[EXERCISE DIRECTIONS]: Below, locate the line that contains "thumb mcp: (173, 130)". Repeat exactly from that line to the line that contains "pinky dip: (181, 227)", inclusive, leaving out the pictures.

[MATERIAL SHOWN]:
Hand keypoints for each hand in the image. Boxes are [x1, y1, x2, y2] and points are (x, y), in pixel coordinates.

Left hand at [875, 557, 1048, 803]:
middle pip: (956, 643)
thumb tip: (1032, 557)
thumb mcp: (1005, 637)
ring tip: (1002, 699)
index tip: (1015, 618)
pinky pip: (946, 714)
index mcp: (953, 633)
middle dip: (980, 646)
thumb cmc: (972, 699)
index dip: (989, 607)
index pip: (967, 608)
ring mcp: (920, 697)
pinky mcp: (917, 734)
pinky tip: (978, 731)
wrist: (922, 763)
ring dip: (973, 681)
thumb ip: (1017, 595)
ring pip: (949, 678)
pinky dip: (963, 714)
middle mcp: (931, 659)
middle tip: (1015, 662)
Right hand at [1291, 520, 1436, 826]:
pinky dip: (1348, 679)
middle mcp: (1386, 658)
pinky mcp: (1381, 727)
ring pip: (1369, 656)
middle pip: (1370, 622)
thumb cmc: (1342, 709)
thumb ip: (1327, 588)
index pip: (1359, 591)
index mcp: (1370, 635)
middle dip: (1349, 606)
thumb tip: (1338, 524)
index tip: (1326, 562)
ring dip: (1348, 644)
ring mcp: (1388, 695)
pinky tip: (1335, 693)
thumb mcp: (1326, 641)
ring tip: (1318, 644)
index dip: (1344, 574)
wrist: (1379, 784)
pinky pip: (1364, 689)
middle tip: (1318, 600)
...
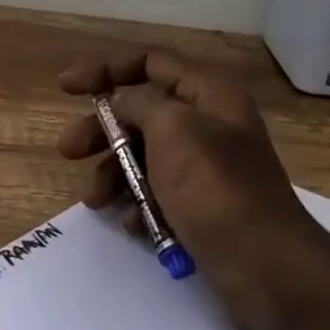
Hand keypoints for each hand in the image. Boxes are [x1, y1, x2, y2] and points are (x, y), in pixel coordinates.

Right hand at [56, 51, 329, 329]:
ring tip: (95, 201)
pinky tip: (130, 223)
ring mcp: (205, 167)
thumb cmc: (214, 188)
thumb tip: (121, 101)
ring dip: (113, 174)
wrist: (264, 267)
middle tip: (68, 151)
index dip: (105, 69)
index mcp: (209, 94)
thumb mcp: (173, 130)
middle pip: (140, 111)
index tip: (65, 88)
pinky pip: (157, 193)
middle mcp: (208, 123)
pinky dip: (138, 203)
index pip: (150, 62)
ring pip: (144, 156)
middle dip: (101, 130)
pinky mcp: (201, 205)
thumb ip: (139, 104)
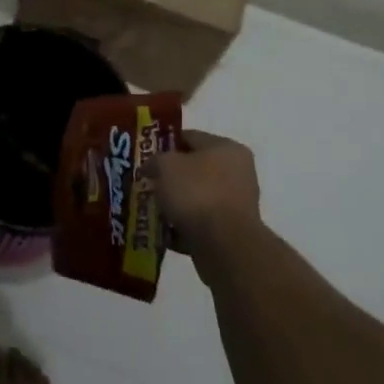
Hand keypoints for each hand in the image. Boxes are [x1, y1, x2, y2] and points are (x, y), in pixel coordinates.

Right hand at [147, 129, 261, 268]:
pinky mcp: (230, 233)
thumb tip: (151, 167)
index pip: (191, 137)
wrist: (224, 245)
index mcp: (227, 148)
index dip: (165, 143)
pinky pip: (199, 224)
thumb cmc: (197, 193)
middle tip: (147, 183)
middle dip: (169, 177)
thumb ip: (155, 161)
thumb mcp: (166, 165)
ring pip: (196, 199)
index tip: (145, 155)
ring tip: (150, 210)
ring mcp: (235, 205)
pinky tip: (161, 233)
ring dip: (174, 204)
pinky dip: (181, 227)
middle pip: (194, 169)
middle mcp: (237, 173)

[TASK SOLUTION]:
thumb mcp: (173, 130)
middle pip: (140, 111)
index tip: (65, 88)
pinky pip: (157, 193)
middle mcp: (208, 123)
pinky dip: (138, 203)
index pip: (150, 62)
ring pip: (144, 156)
middle dip: (101, 130)
pinky mcp: (201, 205)
thumb ip: (139, 104)
Hand keypoints for each hand in the image. Boxes are [x1, y1, x2, y2] and points are (x, y), in pixel coordinates.

Right hand at [147, 129, 261, 268]:
pinky mcp: (230, 233)
thumb tip: (151, 167)
index pip: (191, 137)
wrist: (224, 245)
index mcp: (227, 148)
index dip: (165, 143)
pinky pip: (199, 224)
thumb cmc: (197, 193)
middle tip: (147, 183)
middle dip: (169, 177)
thumb ip: (155, 161)
thumb mcp: (166, 165)
ring pip: (196, 199)
index tip: (145, 155)
ring tip: (150, 210)
ring mcp: (235, 205)
pinky tip: (161, 233)
ring dip: (174, 204)
pinky dip: (181, 227)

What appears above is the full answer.